**Prompt**
Can you repeat the lines from the one containing "What is the" through the last line, with "difference" replaced by "gap" and nothing else changed?

**Records to use**

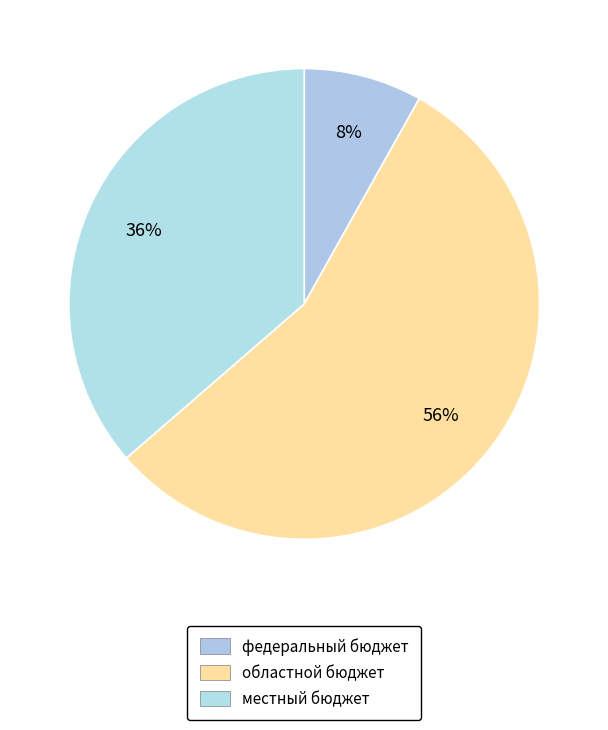

Is it true that федеральный бюджет is 17% of the pie?

False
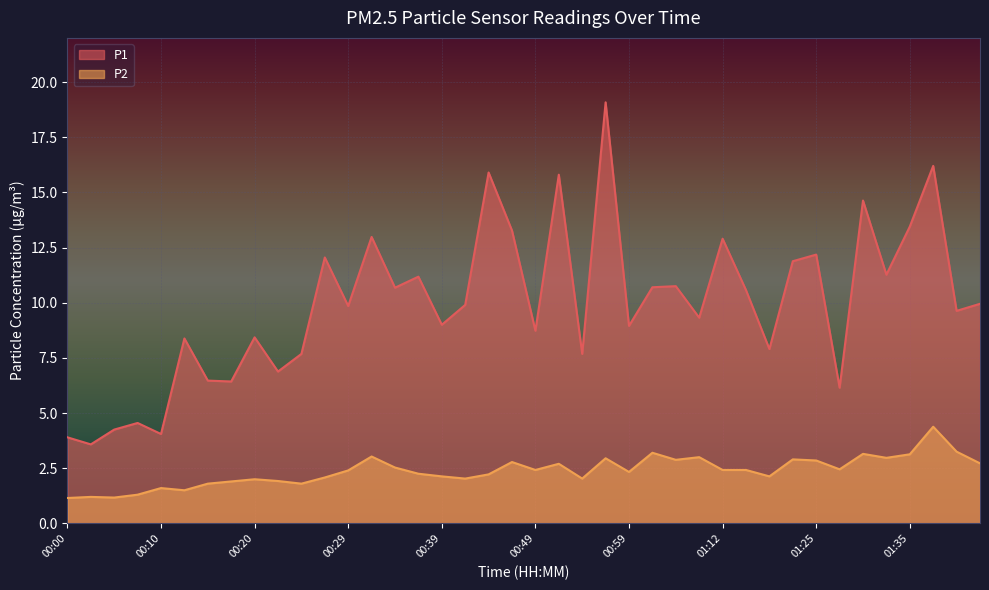

The P1 series shows 3.6 at 00:03. True or false?

True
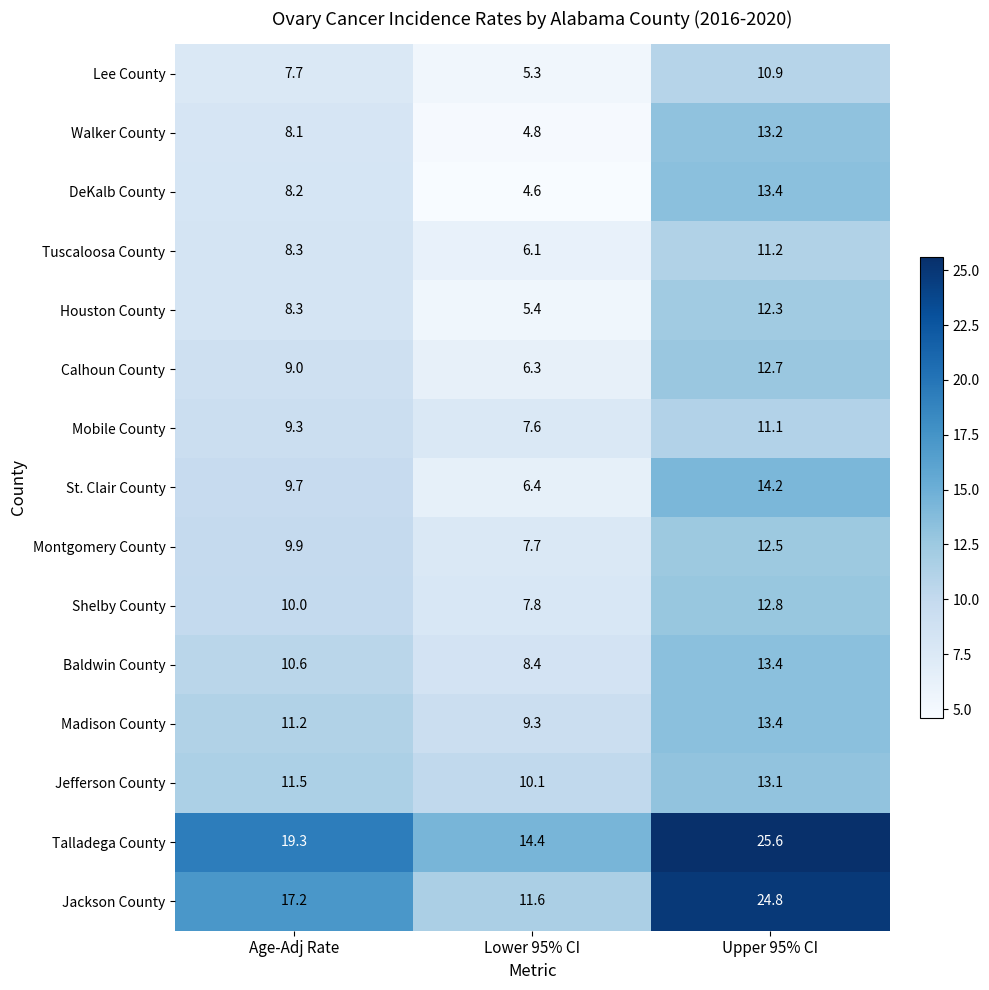

What is the difference between the Shelby County values at Age-Adj Rate and Lower 95% CI?

2.2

**Solution to the exercise**
What is the gap between the Shelby County values at Age-Adj Rate and Lower 95% CI?

2.2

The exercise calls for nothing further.